Can you give the lines below, from the line containing "At how many" through the last line, as a JSON list of strings with one string per line? Skip blank lines and leave the pictures out.

*** Data supplied ***

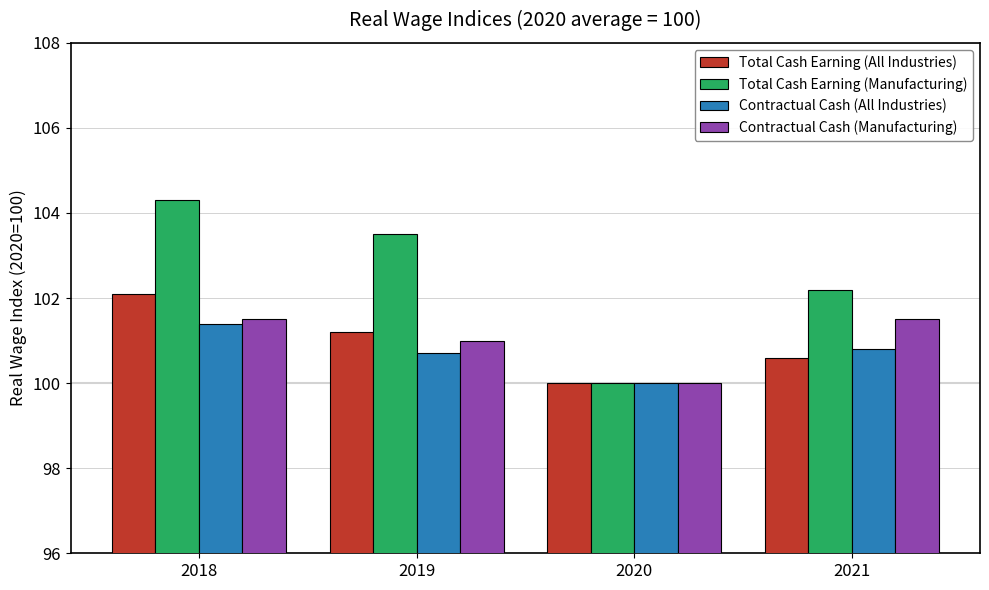

Rank the series at 2018 from highest to lowest value.

Total Cash Earning (Manufacturing), Total Cash Earning (All Industries), Contractual Cash (Manufacturing), Contractual Cash (All Industries)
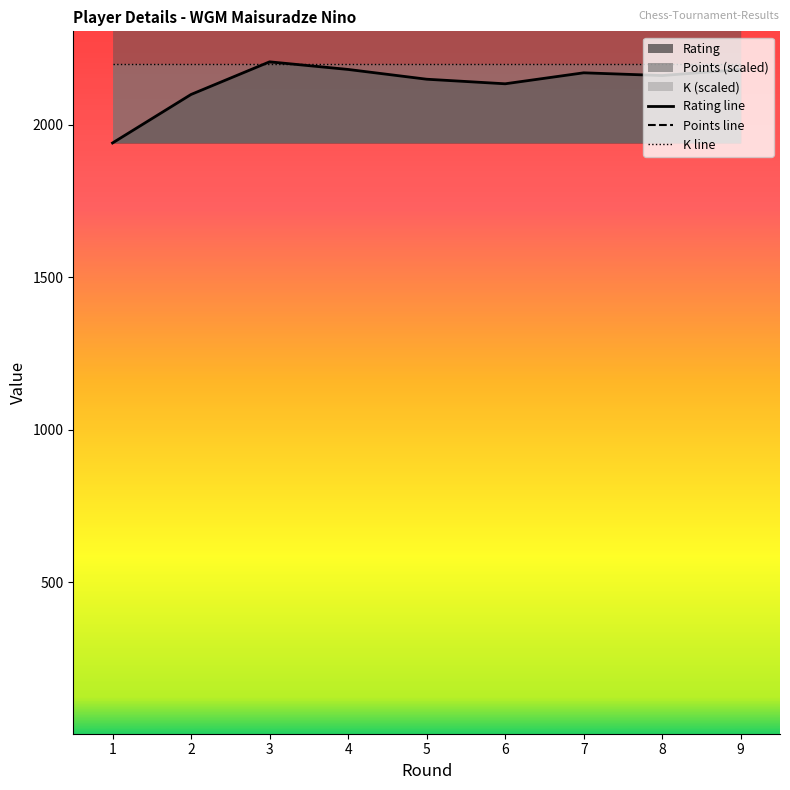

At how many categories does at least one series exceed 2442?

9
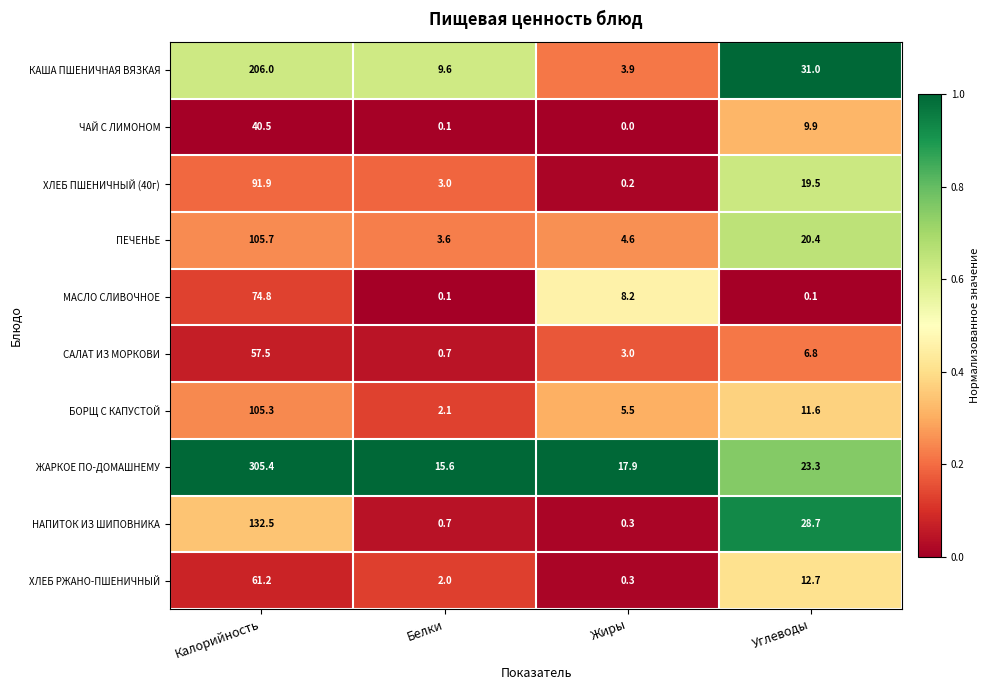

What is the approximate value of ПЕЧЕНЬЕ at Углеводы?

20.4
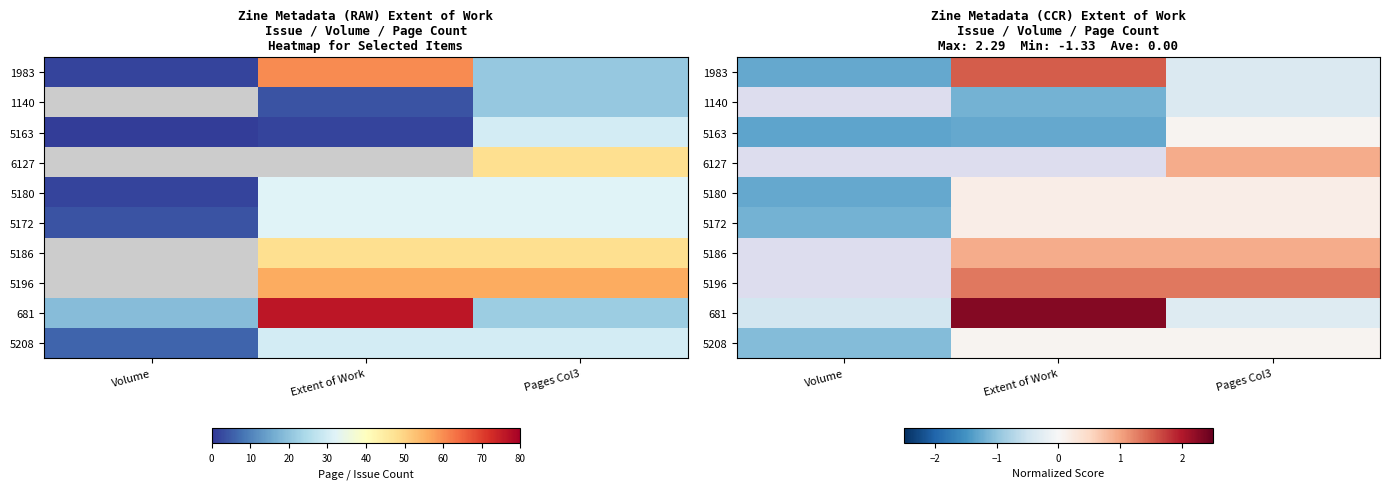

How many values in the 5180 series are below 0?

1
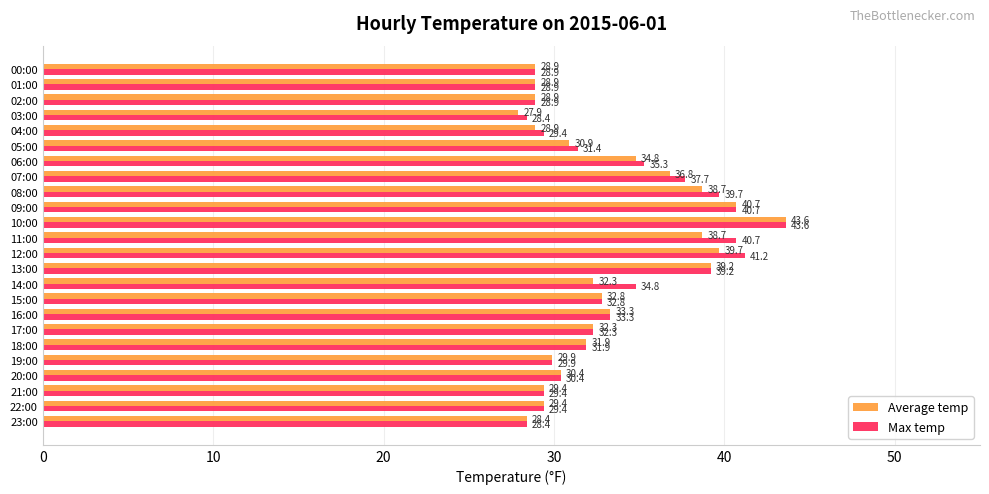

Is the value of Max temp at 04:00 greater than the value of Average temp at 11:00?

No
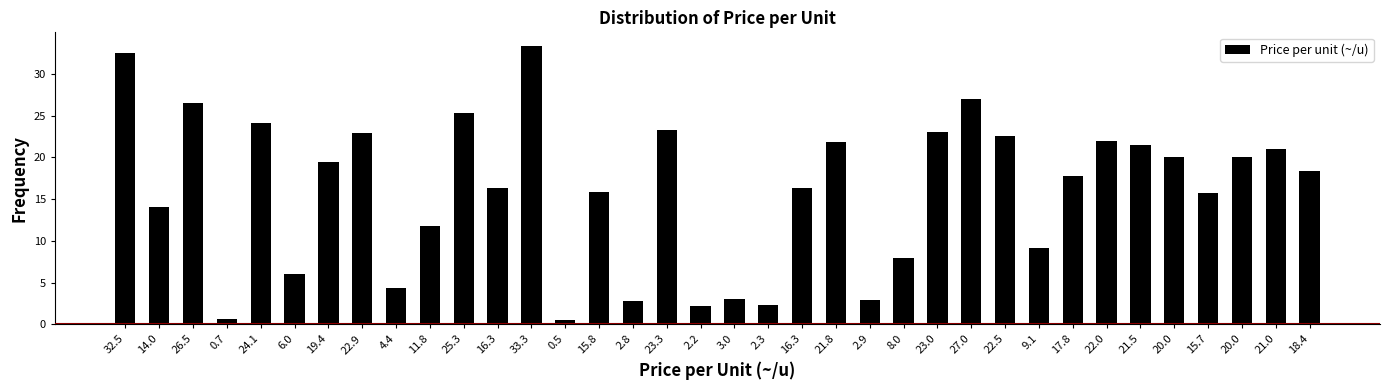

How many series are shown in this chart?

1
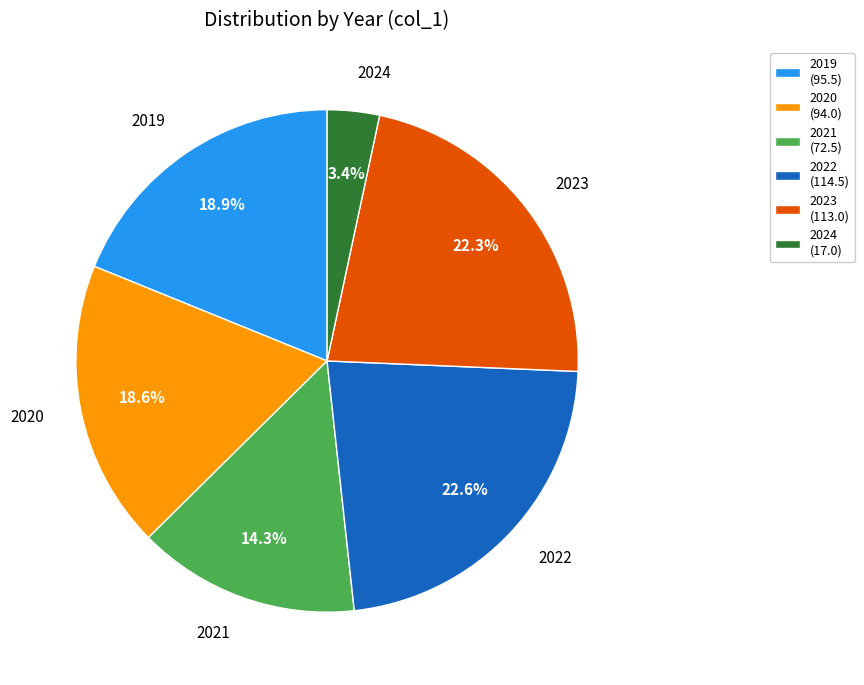

How much of the chart is everything except 2020?

81.4%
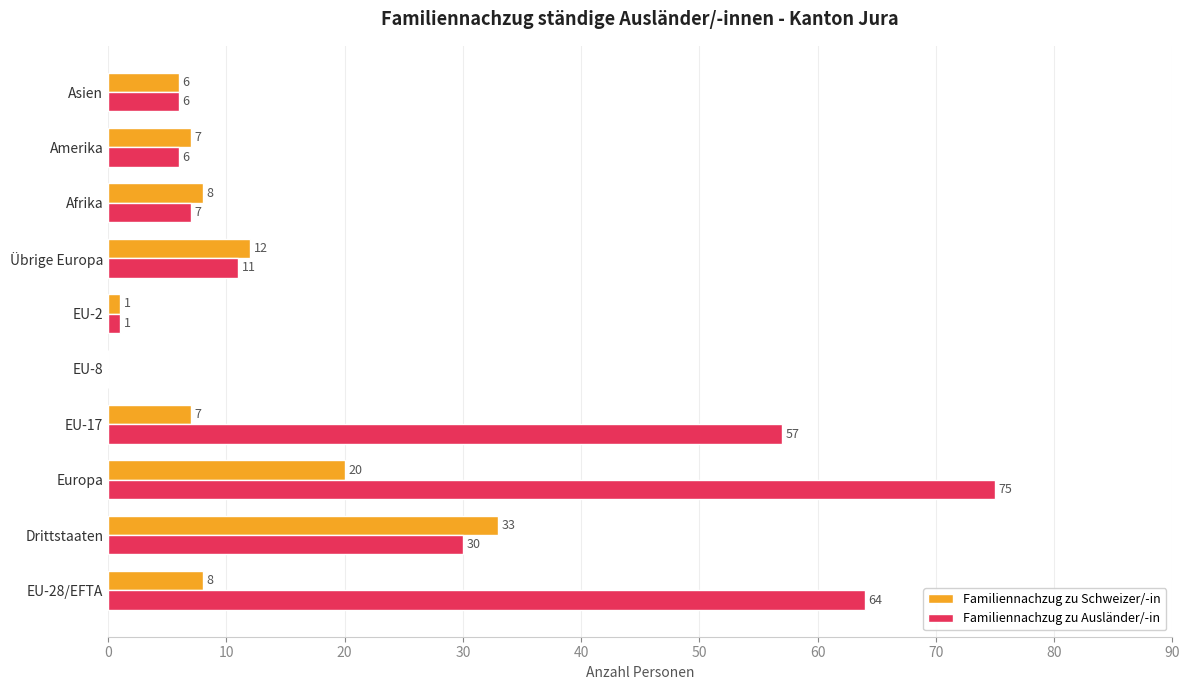

Is it true that Familiennachzug zu Schweizer/-in equals 12 at Übrige Europa?

True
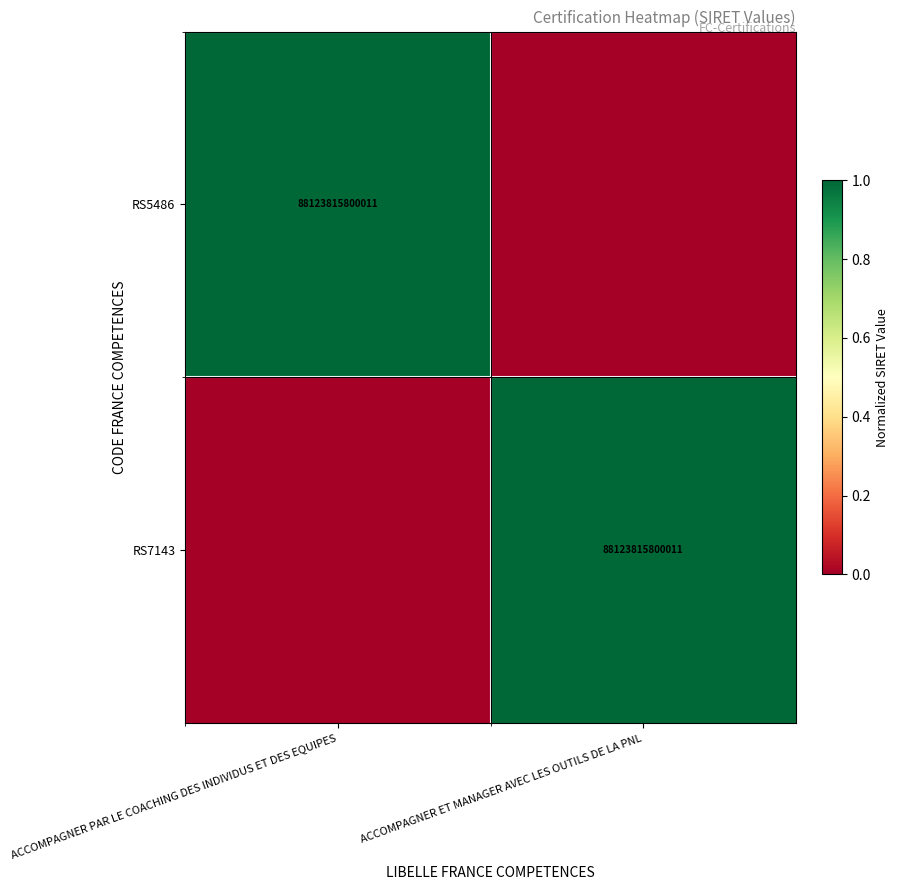

Between ACCOMPAGNER ET MANAGER AVEC LES OUTILS DE LA PNL and ACCOMPAGNER PAR LE COACHING DES INDIVIDUS ET DES EQUIPES, which is larger?

ACCOMPAGNER PAR LE COACHING DES INDIVIDUS ET DES EQUIPES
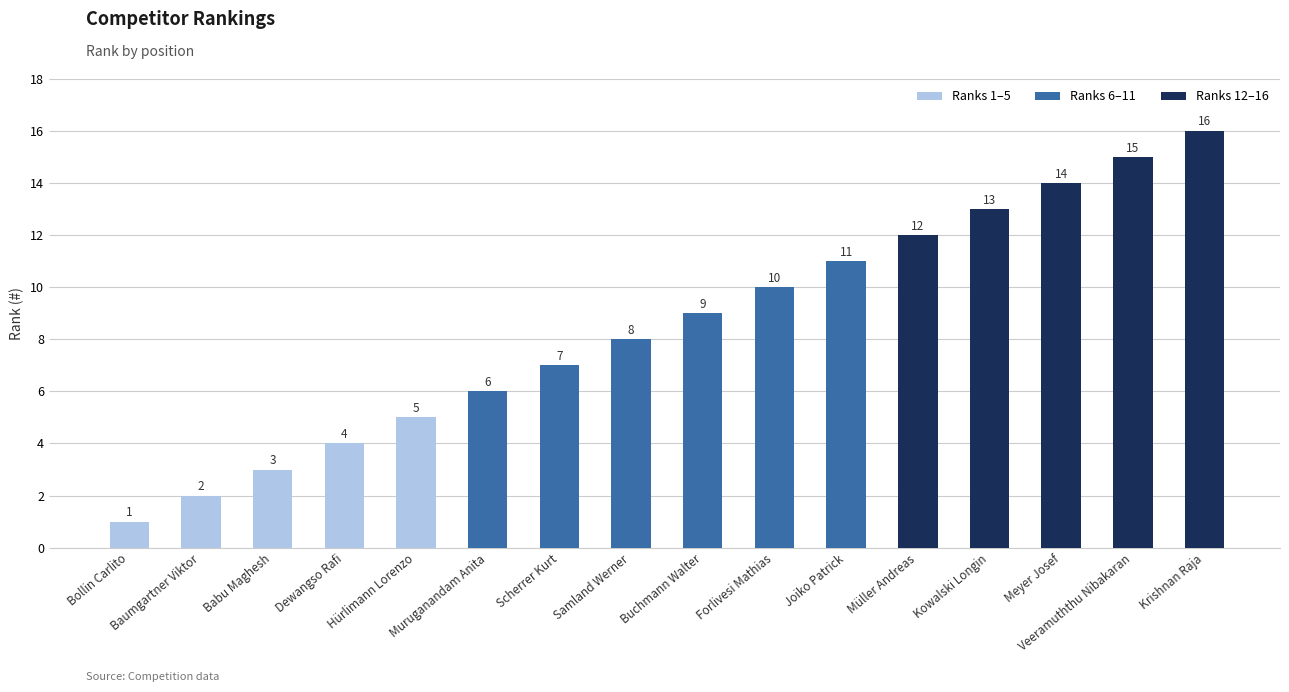

What is the change in value from Baumgartner Viktor to Samland Werner?

+6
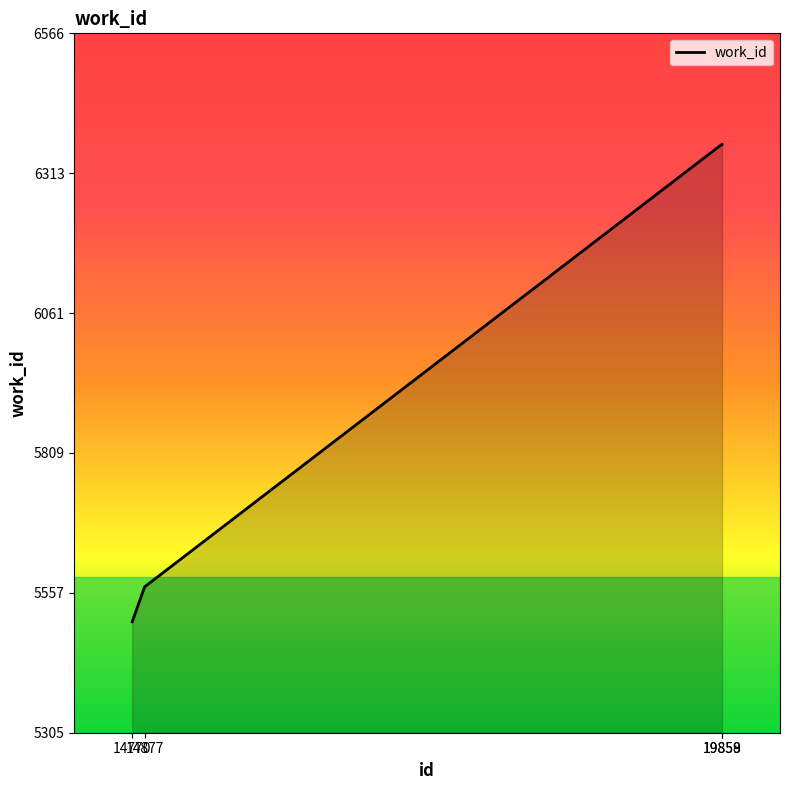

The value at 14877 is 5568. True or false?

True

*** End of Data supplied ***

**Result of the task:**
[
  "At how many categories does at least one series exceed 2442?",
  "9",
  "What is the approximate value of ПЕЧЕНЬЕ at Углеводы?",
  "20.4",
  "How many values in the 5180 series are below 0?",
  "1",
  "Is the value of Max temp at 04:00 greater than the value of Average temp at 11:00?",
  "No",
  "How many series are shown in this chart?",
  "1",
  "How much of the chart is everything except 2020?",
  "81.4%",
  "Is it true that Familiennachzug zu Schweizer/-in equals 12 at Übrige Europa?",
  "True",
  "Between ACCOMPAGNER ET MANAGER AVEC LES OUTILS DE LA PNL and ACCOMPAGNER PAR LE COACHING DES INDIVIDUS ET DES EQUIPES, which is larger?",
  "ACCOMPAGNER PAR LE COACHING DES INDIVIDUS ET DES EQUIPES",
  "What is the change in value from Baumgartner Viktor to Samland Werner?",
  "+6",
  "The value at 14877 is 5568. True or false?",
  "True"
]